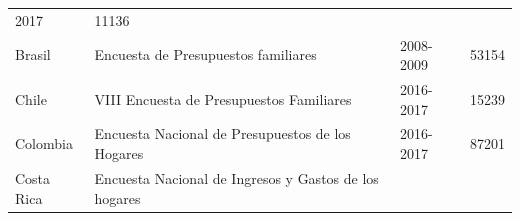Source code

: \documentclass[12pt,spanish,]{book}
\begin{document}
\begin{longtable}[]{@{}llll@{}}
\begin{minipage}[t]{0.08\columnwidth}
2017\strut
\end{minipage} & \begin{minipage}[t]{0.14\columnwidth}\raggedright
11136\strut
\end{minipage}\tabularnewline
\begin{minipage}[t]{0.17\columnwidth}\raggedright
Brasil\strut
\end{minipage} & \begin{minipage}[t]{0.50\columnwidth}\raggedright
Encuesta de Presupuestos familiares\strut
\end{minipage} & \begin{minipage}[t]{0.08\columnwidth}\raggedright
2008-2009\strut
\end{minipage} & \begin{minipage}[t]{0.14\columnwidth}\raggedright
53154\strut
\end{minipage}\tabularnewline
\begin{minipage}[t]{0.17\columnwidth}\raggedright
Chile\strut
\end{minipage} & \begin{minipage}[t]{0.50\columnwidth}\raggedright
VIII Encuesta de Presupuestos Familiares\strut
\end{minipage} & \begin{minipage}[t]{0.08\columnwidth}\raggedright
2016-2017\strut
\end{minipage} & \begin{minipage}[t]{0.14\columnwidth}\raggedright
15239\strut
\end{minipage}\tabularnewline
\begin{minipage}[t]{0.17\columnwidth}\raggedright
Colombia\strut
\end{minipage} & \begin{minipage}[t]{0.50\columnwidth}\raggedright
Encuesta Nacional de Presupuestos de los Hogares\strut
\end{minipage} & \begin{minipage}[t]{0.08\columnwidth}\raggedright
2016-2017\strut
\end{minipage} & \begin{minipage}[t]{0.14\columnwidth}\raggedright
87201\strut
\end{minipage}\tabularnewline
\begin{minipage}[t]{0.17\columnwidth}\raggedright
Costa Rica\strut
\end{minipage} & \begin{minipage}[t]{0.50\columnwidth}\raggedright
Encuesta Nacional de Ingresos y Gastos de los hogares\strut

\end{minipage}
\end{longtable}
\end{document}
* * *
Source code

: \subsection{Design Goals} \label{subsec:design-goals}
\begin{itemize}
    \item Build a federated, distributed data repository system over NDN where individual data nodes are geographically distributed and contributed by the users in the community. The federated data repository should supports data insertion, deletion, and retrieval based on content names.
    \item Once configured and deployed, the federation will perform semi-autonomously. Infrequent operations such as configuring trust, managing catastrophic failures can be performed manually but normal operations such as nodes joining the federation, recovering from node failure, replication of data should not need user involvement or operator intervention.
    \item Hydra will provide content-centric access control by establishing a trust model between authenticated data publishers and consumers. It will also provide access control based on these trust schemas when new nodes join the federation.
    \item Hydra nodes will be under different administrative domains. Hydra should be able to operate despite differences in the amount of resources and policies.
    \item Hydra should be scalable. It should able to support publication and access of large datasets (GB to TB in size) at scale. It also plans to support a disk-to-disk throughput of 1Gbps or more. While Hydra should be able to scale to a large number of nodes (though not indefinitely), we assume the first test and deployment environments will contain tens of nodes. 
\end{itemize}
...
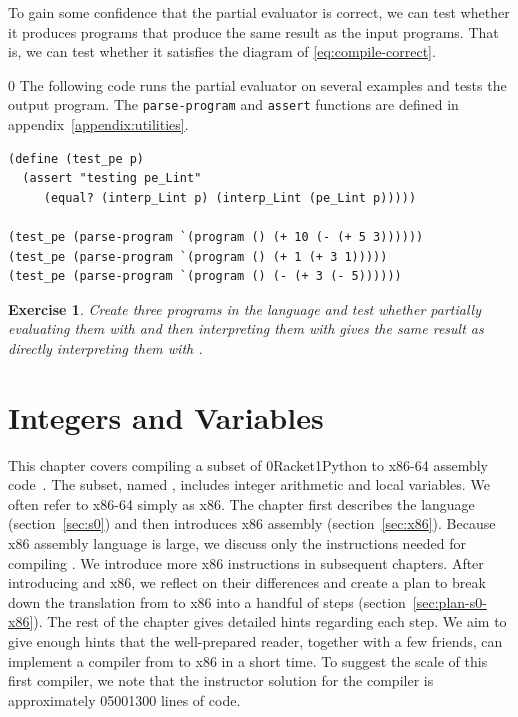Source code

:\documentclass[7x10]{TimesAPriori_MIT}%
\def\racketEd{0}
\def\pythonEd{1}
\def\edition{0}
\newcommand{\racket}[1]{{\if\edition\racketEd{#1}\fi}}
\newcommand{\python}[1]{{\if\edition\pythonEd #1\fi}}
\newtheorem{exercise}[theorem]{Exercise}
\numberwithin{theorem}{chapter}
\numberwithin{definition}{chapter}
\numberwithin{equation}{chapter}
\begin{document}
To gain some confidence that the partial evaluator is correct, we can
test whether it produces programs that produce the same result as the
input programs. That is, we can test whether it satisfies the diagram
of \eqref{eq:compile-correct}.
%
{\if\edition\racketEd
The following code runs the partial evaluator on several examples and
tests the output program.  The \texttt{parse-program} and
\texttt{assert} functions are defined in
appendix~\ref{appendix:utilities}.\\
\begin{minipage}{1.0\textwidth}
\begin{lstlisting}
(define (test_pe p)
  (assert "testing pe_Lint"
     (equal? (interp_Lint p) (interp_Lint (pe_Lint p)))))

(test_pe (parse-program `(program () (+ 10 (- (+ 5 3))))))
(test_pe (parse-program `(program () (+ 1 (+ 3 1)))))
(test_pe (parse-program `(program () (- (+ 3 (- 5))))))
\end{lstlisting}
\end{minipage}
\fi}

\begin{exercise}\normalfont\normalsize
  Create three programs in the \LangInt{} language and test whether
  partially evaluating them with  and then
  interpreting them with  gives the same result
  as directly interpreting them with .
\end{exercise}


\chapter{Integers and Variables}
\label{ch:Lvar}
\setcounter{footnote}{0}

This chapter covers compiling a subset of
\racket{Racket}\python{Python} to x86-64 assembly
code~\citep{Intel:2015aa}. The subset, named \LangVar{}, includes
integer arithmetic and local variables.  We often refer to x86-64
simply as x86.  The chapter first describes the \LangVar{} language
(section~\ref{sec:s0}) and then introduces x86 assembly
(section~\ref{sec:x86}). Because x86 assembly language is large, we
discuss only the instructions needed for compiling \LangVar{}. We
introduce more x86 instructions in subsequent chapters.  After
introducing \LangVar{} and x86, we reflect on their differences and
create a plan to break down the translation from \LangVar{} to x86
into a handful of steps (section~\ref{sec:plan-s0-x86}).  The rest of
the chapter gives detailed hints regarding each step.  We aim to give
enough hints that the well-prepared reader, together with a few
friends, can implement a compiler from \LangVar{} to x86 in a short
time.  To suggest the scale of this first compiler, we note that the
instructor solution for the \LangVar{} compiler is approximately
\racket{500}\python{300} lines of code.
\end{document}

What is required:
Where a line above contains the word "result", copy that line.

Output for this exercise:
test whether it produces programs that produce the same result as the
  interpreting them with  gives the same result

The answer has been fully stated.